N’importe où, n’importe quand, les hommes en bleu sont limites plus redoutés que les petits hommes verts. Surement parce qu’avec les képis, on sait à quoi s’en tenir. Des gestes peu gracieux, des ballons infiniment durs à gonfler, des taux toujours plus bas, des quotas toujours plus hauts… La police nationale gâche bon nombre de départs en vacances et de sorties de boîtes. Et le pire, c’est que c’est pour notre bien. Cette frange bleutée là, on ne l’aime pas, et ça ne s’arrangera pas. Comme dans tous les polars et ce depuis la nuit des temps, ceux qui déchaînent l’enthousiasme, ce sont les bad-boys; et dans Braquo on est servi, au point de ne plus trop savoir où la limite se situe. Bons ou mauvais? La loi de la jungle ne change pas, elle mute.
Banlieue parisienne, de nos jours: l’épicentre de l’action. Avec Braquo (braquage en argot urbain), le réalisateur Olivier Marchal (« 36 quai des orfèvres », « Les lyonnais », « MR73″…) n’a pas seulement signé la meilleure série policière française, mais il nous plonge dans le quotidien d’une équipe de terrain de la PJ, un jour le jour sombre et cru où le suicide peut surgir chaque minute. Marchal sait de quoi il parle, du titre extrêmement bien choisi – la trame principale « Braquo » est ultra respectée du début à la fin - aux méthodes pas toujours blanches des mecs du milieu. Et en formant son équipe, il a choisi de vrais gueules. Jean-Hugues Anglade – à qui la cinquantaine sied particulièrement bien – en chef de meute (Eddy Caplan), Nicolas Duvauchelle (Théo Wachewski), Joseph Malerba (Walter Morlighem) et la très racée Karole Rocher (Roxanne Delgado): une brochette d’écorchés qui ne font plus la différence entre le jour et la nuit. Métro-boulot-dodo se conjugue en planques-interrogatoires-insomnies au sein de cette brigade pour qui la brume ne semble jamais vraiment se lever.

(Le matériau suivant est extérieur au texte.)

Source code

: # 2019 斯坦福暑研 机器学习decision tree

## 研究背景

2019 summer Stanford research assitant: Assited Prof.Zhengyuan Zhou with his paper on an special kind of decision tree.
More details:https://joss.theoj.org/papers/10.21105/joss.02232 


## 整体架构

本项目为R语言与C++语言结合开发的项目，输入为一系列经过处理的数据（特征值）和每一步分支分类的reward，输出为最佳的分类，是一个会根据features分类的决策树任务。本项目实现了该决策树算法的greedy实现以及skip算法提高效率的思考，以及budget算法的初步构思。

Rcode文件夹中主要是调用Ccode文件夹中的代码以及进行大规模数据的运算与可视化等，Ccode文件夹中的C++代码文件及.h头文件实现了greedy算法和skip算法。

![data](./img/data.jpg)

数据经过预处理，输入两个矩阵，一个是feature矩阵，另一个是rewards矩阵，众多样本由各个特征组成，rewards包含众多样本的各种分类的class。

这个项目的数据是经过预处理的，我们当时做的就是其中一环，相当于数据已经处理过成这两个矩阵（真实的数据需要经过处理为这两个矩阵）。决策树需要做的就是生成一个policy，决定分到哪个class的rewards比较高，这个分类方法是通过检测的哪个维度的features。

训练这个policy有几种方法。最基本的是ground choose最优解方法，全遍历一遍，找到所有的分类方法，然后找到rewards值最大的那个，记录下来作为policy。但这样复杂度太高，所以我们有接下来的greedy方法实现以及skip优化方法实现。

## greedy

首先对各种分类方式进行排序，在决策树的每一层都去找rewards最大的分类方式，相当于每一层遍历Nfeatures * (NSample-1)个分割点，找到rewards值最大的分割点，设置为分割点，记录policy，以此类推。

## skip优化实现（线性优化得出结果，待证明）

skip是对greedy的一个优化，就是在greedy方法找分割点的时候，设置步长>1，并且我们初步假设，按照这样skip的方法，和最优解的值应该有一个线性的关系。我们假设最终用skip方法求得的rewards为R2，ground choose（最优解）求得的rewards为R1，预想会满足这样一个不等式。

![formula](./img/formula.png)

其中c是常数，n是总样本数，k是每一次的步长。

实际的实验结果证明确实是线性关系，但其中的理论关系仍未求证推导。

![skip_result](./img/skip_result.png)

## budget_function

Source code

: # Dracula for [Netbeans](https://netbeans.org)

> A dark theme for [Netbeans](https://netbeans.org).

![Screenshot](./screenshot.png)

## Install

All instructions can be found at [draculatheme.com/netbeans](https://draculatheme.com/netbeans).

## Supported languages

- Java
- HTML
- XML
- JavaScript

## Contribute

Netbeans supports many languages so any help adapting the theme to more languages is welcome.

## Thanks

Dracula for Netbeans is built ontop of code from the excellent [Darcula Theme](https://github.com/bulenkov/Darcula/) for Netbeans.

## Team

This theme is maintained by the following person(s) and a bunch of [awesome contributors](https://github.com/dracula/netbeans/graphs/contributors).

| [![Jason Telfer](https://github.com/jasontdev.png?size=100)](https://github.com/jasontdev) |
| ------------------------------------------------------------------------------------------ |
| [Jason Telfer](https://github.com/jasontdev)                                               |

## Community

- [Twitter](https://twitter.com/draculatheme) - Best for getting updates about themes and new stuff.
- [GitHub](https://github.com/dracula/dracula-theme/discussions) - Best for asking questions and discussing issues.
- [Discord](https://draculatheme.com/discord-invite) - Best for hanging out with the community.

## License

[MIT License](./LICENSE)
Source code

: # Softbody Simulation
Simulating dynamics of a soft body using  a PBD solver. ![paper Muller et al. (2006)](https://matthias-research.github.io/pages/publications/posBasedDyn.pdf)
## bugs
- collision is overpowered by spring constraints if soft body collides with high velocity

Et tout commence… mal. Le suicide d’un collègue victime de l’IGS et une contre-enquête censée laver leur honneur mais qui tourne à l’horreur poussent Caplan et ses hommes de l’autre côté de la frontière entre le bien et le mal. Rapidement, on comprend la préférence de ceux qui ont prêté sermon: mourir ou moisir? Dans un engrenage souvent mortel, l’amitié et l’instinct vont guider les pas de nos ripoux, qui veulent à tout prix éviter la taule. Hold-ups, coup fourrés, voitures et identités maquillées… Plus les épisodes passent, et plus le dénouement semble compromis. A vrai dire, pactiser avec le diable n’enlève nullement l’envie de le fumer, mais pour nos quatre protagonistes, il va falloir jouer serré, la main sur le holster prête à dégainer. Marchal n’oublie rien et comme dans chacun des ses films, met l’accent sur le côté humain.
Ces années judiciaires 2010 n’ont rien à envier aux « exploits » d’un Mesrine car depuis trente ans, la guerre s’est étendue et Braquo en est le meilleur point de vue.